START Text under study
Graph of a .NET application service's 99% quantile response time

Prometheus is an open source monitoring solution that collects metrics from the system and its applications. As a developer, you can query these metrics and use them to create alerts, which you can use as a source for dashboards. One example would be using Prometheus metrics with Grafana.

In this article, I show you how to use Prometheus to monitor a .NET Core application running on Kubernetes. Note that installation instructions are not included with the article. I do include a reference for using the Prometheus Operator to create and configure Prometheus on Kubernetes.

Note: Learn more about Prometheus' support for monitoring Kubernetes and containerized applications deployed on OpenShift.

Open source monitoring with Prometheus

Prometheus organizes data in a time series. This type of data graph is useful for tracking how a numeric value changes over time. Prometheus then uses the time series to track the following:

  • Counters: Values that can only increment, like the number of requests handled.
  • Gauges: Values that can go up and down, like memory used.
  • Histograms: Values that are counted in a number of buckets, like response time.

A single metric (like HTTP response time) corresponds to multiple time series that have a unique set of labels. Thanks to these labels, you can filter queries for specific criteria, such as the HTTP response time for a particular URL.
END Text under study
:: Exercise set ::
1. Copy the Prometheus monitoring text, everything from "In this article, I" down to "Prometheus on Kubernetes.", swapping "Kubernetes" for "OpenShift".
2. Answer these about the Prometheus monitoring text:
(a) Which tool is given as an example of using Prometheus metrics?
(b) What does the article say it does not include?
(c) What kind of values do Counters track?
3. Write what comes next in the Prometheus monitoring text, picking up after its last sentence.
START Exercise data
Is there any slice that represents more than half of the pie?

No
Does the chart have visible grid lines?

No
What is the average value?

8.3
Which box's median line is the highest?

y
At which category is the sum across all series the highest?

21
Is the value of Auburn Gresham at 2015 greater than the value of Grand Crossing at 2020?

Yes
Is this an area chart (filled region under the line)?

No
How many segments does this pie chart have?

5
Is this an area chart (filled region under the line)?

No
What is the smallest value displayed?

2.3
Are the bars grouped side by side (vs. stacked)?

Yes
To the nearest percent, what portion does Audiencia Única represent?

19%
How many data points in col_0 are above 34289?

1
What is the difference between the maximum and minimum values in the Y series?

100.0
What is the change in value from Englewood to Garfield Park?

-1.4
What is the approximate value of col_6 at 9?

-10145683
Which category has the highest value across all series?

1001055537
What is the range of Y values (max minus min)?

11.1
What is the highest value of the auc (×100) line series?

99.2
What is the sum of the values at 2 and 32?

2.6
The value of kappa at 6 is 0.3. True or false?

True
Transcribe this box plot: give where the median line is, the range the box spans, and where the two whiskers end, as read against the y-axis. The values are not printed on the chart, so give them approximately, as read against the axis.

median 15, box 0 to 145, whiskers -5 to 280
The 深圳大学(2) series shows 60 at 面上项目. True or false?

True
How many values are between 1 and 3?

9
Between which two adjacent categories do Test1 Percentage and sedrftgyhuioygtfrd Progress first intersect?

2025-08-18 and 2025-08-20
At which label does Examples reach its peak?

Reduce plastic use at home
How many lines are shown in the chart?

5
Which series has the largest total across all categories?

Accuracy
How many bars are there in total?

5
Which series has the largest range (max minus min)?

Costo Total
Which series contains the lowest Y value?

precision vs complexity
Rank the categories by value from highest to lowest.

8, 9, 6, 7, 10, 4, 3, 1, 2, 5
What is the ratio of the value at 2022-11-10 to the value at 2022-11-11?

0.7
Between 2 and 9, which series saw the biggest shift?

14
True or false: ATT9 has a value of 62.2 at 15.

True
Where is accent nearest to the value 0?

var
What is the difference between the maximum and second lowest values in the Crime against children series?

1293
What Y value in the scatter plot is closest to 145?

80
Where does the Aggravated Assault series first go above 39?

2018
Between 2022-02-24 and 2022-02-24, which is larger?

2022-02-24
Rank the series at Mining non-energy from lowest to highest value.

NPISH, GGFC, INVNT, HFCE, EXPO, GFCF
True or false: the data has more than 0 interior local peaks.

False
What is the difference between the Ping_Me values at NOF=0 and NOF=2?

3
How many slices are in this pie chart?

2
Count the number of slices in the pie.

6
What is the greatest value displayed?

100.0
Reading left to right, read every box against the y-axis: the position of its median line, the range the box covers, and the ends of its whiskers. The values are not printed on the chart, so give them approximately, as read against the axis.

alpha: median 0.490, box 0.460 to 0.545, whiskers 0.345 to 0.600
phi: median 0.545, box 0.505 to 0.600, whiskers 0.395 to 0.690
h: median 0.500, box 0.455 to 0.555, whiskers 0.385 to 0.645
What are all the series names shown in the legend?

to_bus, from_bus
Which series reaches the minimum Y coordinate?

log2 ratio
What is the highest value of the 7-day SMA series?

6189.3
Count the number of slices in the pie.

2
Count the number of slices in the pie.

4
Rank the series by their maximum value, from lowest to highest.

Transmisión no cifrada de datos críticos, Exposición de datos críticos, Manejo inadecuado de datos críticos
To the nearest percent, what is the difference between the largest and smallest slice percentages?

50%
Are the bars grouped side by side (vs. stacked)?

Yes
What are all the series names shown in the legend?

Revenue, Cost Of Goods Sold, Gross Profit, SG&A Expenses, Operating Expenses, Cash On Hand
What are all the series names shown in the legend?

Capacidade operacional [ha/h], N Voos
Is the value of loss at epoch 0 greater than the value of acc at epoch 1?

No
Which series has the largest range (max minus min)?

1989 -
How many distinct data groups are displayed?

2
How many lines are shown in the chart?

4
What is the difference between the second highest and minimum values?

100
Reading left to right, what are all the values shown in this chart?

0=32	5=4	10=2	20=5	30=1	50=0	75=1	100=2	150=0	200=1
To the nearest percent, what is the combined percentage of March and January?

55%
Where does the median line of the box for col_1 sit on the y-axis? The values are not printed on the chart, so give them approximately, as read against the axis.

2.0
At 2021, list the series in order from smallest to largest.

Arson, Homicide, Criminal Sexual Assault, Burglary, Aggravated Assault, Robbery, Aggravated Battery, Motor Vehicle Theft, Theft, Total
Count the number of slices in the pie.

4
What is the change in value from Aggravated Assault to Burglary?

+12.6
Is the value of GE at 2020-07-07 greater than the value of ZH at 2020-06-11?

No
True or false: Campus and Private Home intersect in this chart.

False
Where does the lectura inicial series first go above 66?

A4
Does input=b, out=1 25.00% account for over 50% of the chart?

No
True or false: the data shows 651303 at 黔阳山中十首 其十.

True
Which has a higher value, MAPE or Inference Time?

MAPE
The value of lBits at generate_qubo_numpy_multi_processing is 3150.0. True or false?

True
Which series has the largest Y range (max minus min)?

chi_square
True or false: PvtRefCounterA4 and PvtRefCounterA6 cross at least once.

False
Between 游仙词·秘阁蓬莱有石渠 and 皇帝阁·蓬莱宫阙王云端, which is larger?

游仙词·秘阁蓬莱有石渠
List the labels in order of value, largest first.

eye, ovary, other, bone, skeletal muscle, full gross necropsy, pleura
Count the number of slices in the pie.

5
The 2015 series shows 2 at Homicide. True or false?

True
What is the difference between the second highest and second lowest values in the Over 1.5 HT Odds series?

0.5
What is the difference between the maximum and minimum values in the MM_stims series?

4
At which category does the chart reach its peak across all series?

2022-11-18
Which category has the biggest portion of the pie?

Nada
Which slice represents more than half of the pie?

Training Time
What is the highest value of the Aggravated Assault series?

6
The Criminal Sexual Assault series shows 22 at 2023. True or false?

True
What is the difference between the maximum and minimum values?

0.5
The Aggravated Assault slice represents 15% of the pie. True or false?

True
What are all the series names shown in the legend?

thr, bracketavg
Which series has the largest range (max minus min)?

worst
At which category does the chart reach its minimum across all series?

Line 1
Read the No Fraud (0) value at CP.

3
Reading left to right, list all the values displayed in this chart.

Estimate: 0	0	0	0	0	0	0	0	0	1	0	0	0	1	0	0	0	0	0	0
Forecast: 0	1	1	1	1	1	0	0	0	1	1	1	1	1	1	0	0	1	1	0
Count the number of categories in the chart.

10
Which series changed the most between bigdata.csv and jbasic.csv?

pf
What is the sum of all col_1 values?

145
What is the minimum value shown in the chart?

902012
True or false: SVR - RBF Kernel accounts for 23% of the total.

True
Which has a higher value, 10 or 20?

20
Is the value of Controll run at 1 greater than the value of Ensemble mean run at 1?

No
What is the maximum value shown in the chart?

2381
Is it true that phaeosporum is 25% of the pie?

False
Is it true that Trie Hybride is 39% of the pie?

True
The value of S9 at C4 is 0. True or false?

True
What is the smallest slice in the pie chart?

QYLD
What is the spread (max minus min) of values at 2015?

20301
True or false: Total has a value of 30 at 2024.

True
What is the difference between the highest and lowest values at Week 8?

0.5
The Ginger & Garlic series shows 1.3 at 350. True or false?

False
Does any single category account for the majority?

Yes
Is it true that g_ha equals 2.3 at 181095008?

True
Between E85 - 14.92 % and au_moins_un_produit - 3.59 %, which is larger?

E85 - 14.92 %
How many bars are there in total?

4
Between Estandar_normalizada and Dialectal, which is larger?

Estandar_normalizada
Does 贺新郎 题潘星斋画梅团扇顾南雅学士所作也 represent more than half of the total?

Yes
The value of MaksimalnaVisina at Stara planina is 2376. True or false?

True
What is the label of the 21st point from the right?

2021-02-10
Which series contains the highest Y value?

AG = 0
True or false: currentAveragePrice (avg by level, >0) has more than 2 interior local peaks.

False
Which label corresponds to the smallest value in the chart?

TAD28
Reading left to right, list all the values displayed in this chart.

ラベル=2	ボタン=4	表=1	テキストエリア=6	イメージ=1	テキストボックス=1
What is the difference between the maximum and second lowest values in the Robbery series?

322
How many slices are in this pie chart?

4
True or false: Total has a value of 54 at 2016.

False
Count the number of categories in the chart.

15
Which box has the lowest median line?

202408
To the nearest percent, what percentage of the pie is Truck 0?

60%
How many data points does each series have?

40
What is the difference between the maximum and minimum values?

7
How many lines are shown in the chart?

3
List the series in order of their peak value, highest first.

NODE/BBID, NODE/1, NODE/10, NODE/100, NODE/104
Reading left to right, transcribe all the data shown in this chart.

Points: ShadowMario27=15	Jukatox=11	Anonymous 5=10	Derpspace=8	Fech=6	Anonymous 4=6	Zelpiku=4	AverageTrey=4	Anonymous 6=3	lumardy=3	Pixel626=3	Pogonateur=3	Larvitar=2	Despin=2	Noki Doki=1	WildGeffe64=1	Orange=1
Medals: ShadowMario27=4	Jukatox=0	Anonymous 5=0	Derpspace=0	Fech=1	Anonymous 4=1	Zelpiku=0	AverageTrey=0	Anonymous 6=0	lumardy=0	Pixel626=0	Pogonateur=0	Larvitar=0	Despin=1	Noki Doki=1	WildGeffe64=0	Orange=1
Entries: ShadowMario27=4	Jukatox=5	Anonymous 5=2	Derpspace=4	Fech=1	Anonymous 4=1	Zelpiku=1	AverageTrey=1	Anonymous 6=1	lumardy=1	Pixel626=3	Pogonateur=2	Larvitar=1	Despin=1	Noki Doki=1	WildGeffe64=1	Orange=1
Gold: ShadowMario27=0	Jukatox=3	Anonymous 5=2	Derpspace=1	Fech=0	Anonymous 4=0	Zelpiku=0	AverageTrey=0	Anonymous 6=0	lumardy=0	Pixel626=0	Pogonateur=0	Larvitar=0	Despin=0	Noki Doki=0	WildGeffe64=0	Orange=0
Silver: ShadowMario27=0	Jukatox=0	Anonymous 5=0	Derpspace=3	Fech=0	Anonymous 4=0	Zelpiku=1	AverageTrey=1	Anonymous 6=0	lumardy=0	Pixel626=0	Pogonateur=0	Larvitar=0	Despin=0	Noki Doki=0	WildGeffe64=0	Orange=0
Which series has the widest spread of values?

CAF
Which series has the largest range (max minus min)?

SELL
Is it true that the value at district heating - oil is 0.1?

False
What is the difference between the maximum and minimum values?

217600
END Exercise data
:: Responses to the tasks ::
1.
In this article, I show you how to use Prometheus to monitor a .NET Core application running on OpenShift. Note that installation instructions are not included with the article. I do include a reference for using the Prometheus Operator to create and configure Prometheus on OpenShift.

2.
(a) Grafana.
(b) Installation instructions.
(c) Values that can only increment, like the number of requests handled.

3.
Deploying Prometheus

You can use the Prometheus Operator to create and configure Prometheus on Kubernetes. To set up this example, I started by creating a project with a user that has monitoring permissions. I followed the steps described in Monitoring your own services to create the project and user.

Exposing metrics from .NET Core

We'll use the prometheus-net library to expose metrics from .NET Core. This library includes a package for monitoring .NET Core, and a separate package for monitoring ASP.NET Core. The ASP.NET Core monitoring package includes additional metrics related to the web server.

As described in the prometheus-net README, we need to include the prometheus-net.AspNetCore package:

<ItemGroup>
  <PackageReference Include="prometheus-net.AspNetCore" Version="3.5.0" />
</ItemGroup>

Next, we'll add an endpoint that Prometheus will use to retrieve the metrics:

app.UseEndpoints(endpoints =>
{
  // ...
  endpoints.MapMetrics();
};

Finally, we enable capturing the HTTP metrics:

public void Configure(IApplicationBuilder app, ...)
{
  // ...
  app.UseRouting();
  app.UseHttpMetrics();
  // ...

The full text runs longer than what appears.